Electric vehicles are becoming more commonplace. At the same time, new EV models are increasingly capable of receiving higher-energy recharges, thereby slashing recharge times. And with more fast-charge capable EVs on the road, more high-power chargers will have to be built to accommodate that influx.
Just because there is demand for fast chargers, however, doesn’t mean that the electrical grid can accommodate them. The lack of electrical infrastructure isn’t prohibiting EV charging network brand EVgo from building fast chargers, though. The company announced earlier this month that it has installed — or is in the midst of installing — 14 battery storage systems across 11 of its charging stations.
These battery storage systems, complemented by solar panels, work to offset additional energy needed to give electric cars a full fast charge even when there is a large amount of electrical demand on the electrical grid from other sources. Although 14 battery storage banks might not seem like many, especially given that EVgo has more than 1,100 fast chargers nationwide, it represents the “largest deployment of battery storage systems at public fast charging stations in the nation,” according to a company press release.
“As electric vehicles advance to accept higher power charging rates, energy storage will play a growing role in balancing the load of larger and higher power stations,” Julie Blunden, Executive Vice President of EVgo and Board Member of the Energy Storage Association (ESA), said in a prepared statement.
Essentially, EVgo can save electricity (i.e. charge the storage batteries) during off-peak periods (or generate it with the onsite solar panels) and deliver it to customers — no matter if the sun is out or the grid is at high demand and under heavy load.

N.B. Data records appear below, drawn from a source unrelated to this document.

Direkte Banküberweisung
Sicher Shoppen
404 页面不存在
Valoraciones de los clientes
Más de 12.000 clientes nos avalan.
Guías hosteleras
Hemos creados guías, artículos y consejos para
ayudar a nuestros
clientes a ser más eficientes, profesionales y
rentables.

This sort of battery storage system offers many benefits. First, such a setup could potentially save EVgo money on energy bills in the long run. Secondly, it’s a great way to locally utilize solar power to recharge EVs. Lastly, and perhaps most important, it allows EVgo fast-charge stations to be built even in places where the electrical grid can’t support such high-energy power delivery. Think remote stations, for example.
This sort of setup also lends itself as an excellent way for battery brands to recycle or reuse EV batteries. BMW, for example, which is one of EVgo’s battery suppliers, launched a ‘2nd Life’ battery storage system in 2016. This allows the German automaker to take the batteries from its i3 vehicles that are no longer up to road-use snuff and use them for home energy storage, again paired with solar panels.
This isn’t EVgo’s only recent innovation. The company also rolled out autocharge technology, which instantly recognizes EVs and initiates automatic charging after the first visit.
I am glad to see EVgo innovating in the EV charging space. It’s going to take smart programs like autocharge and lower-impact fast-charging stations like the one the company is currently testing to lower the complication barrier to EV ownership. Refueling an internal combustion vehicle is super easy. If EV adoption is going to be widespread, more companies are going to have to devote more time- and energy-saving technologies like these from EVgo.